Top of PROVIDED PASSAGE

Tossed from his boat on Friday morning by an errant wave, Justin Underwood feared not for himself but for someone his unmanned and out-of-control powerboat might injure.
“My first worry was if it was going to hit someone else, someone on a dock, or a house near the water, or something like that,” he said.
“Kind of like the first minute, I was pretty angry at myself ... then I just focused.”
Underwood, 21, of Bayport, who had headed out in the rain and fog shortly after 7 a.m. to his summer job, had an abundance of experience to draw on.
Not only has he grown up around the water, he’s a surfer and a lifeguard, swimming instructor and assistant manager at the Patchogue Beach Club.
His usual 10- to 12-minute commute was interrupted when he briefly took his hand off the steering wheel, which was slippery in the rain, to consult the compass on his cellphone. The bay was choppy, and that is when the wave rocked the 2011 19-foot NauticStar, tumbling Underwood into the drink off Blue Point.
Underwood, who had not donned a life jacket, figured he was about 2 miles from land.
“I couldn’t see the shore.”
But he had consulted the surf conditions before heading out, and knew the wind, mainly blowing north, was the direction to swim toward.
The rain and a few gulls served as telltales.
“There were a couple of sea gulls flying above me; they just hover, facing into the wind, and I knew it wasn’t supposed to shift at any point.”
About 10 minutes after his long swim began, his employer texted him to tell Underwood he could skip reporting to work because of inclement weather.
So his boss would not have been alarmed when he didn’t arrive on time. And his cellphone had stayed on the boat.
Fortunately, the water temperature was about 80 degrees; experts say that is around the ideal temperature for swimming laps.
“It’s interesting to actually practice what I preach,” said Underwood, who teaches children ages 4 to 12 to stay calm, and swim energy-conserving strokes, like the breast stroke and sidestroke, if a long swim in open water is all that will save them.
A 911 call reporting the unmanned boat was received at 8:06 a.m., police said.
Marine Bureau officer Sgt. John Vahey, aboard Marine Charlie, found the abandoned boat between Brown’s River and Homan’s Creek a short time later.
The NauticStar was recovered about 10 minutes later after three other Marine Bureau officers, Raymond Cairo, Dale Kelly and Raymond Hawkins, jammed the propeller with a life ring and line, police said.
Once slowed, Kelly jumped aboard and brought the unmanned vessel under control.
Underwood estimated he’d been swimming about an hour and a half and was half a mile offshore when he spotted the marine police searching for him in the fog.
He used the dark blue shirt he was wearing to flag them down, but it was not bright enough.
“It wasn’t a great feeling when you see them doing their scanning patterns and stuff looking for you and not finding you.”
So he removed the bright red bathing trunks lifeguards wear and used it as a flag, ending a tense 20-minute search.
After they spotted him, he put his bathing suit back on. Vahey pulled him out at 8:36 a.m.
The police rescued him near Buoy 35 in the North Channel, south of Blue Point and about 1 mile from where his boat was found.
After Friday’s morning adventure, Underwood said he ate a big breakfast and downloaded a U.S. Coast Guard safety app.
Underwood, who will be applying to medical schools when he returns as a senior to the University of Delaware this autumn, has demonstrated his talent for remaining calm during emergencies at least once before.
Last year, he and fellow lifeguard Nick Costantino were honored for saving a 5-year-old boy who had nearly drowned at the swim club. The two emergencies were not dissimilar.
“It’s kind of like the same thing, like that situation; it’s kind of like your adrenaline’s pumping.”

Bottom of PROVIDED PASSAGE

TASK SET:
1/ In the rescue article, what did Underwood wave to get the marine police to see him after his dark blue shirt proved not bright enough?
2/ Please retype the rescue article between "The rain and a" and "a.m., police said.", inclusive.
The records aren't needed for any of this.

Top of THE DATA

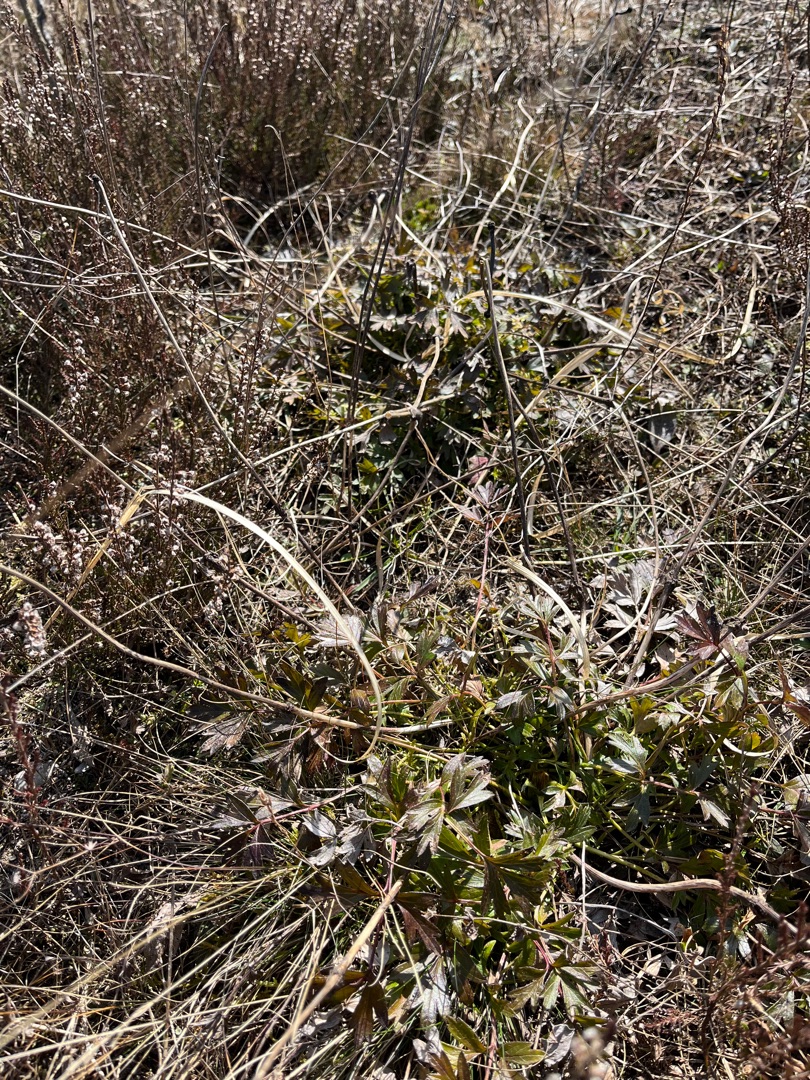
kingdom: Plantae
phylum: Tracheophyta
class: Magnoliopsida
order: Ranunculales
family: Ranunculaceae
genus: Pulsatilla
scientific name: Pulsatilla vernalis
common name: Vår-kobjælde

Bottom of THE DATA

ANSWER SET:
1/ His bright red lifeguard bathing trunks.

2/
The rain and a few gulls served as telltales.
“There were a couple of sea gulls flying above me; they just hover, facing into the wind, and I knew it wasn’t supposed to shift at any point.”
About 10 minutes after his long swim began, his employer texted him to tell Underwood he could skip reporting to work because of inclement weather.
So his boss would not have been alarmed when he didn’t arrive on time. And his cellphone had stayed on the boat.
Fortunately, the water temperature was about 80 degrees; experts say that is around the ideal temperature for swimming laps.
“It’s interesting to actually practice what I preach,” said Underwood, who teaches children ages 4 to 12 to stay calm, and swim energy-conserving strokes, like the breast stroke and sidestroke, if a long swim in open water is all that will save them.
A 911 call reporting the unmanned boat was received at 8:06 a.m., police said.